» **Your assignment**: Find each line below that contains the word "series", and copy out every such line.
┌─ Data under study
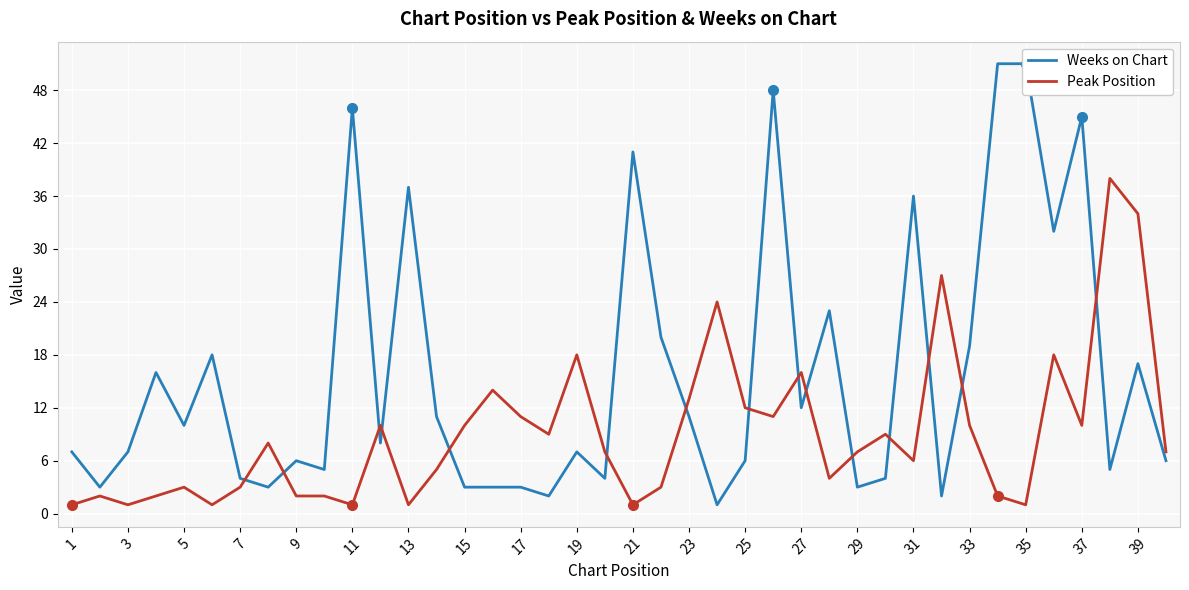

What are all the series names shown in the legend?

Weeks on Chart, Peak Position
└─
┌─ Data under study
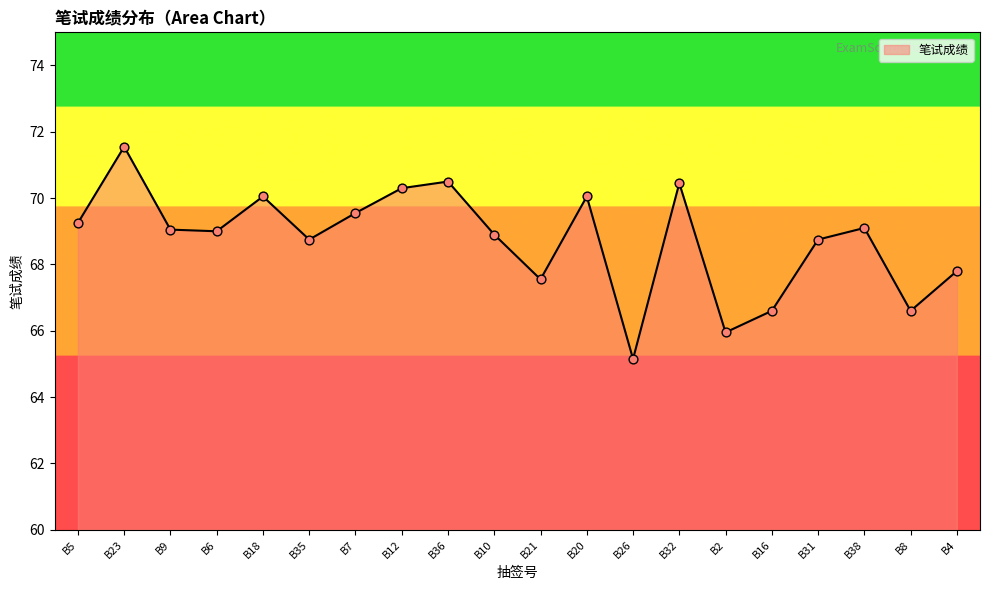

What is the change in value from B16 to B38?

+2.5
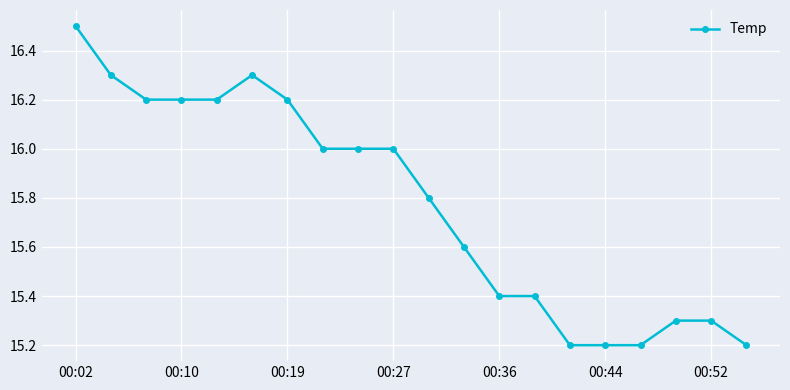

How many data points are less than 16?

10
└─
┌─ Data under study
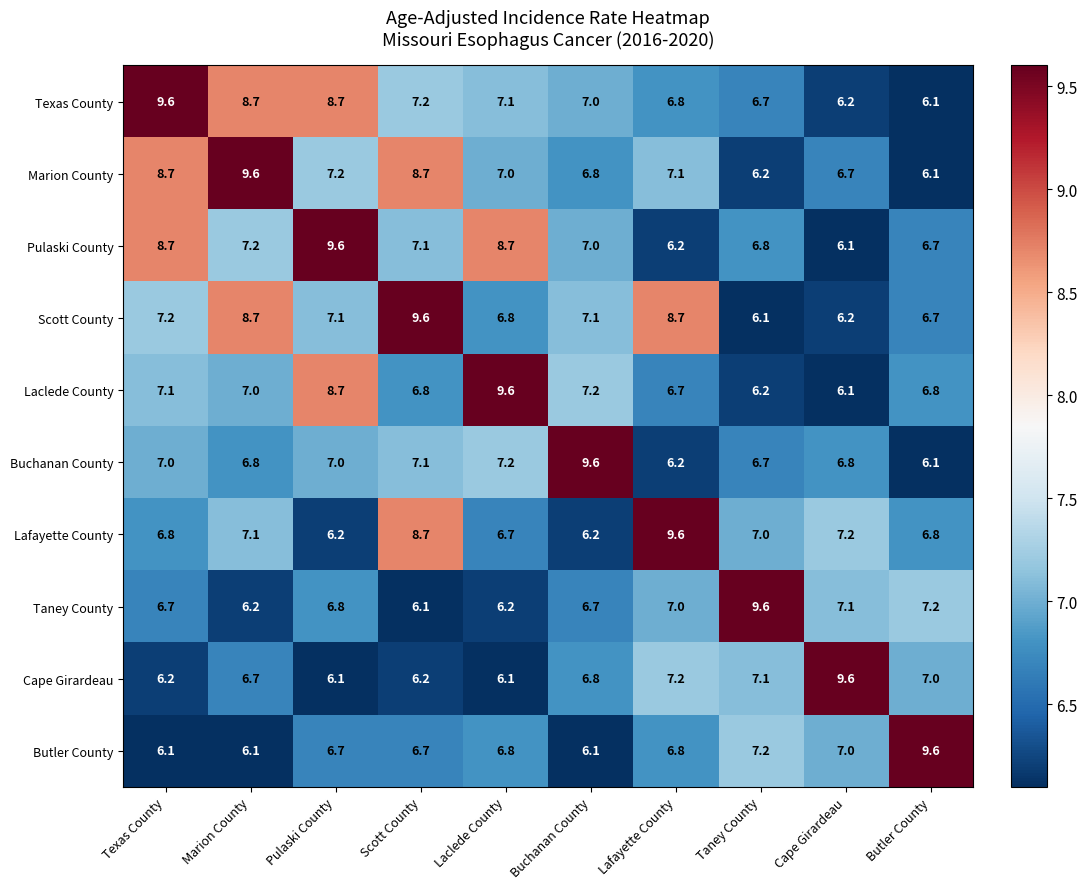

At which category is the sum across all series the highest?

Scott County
└─
» **Finished exercise**:
What are all the series names shown in the legend?
At which category is the sum across all series the highest?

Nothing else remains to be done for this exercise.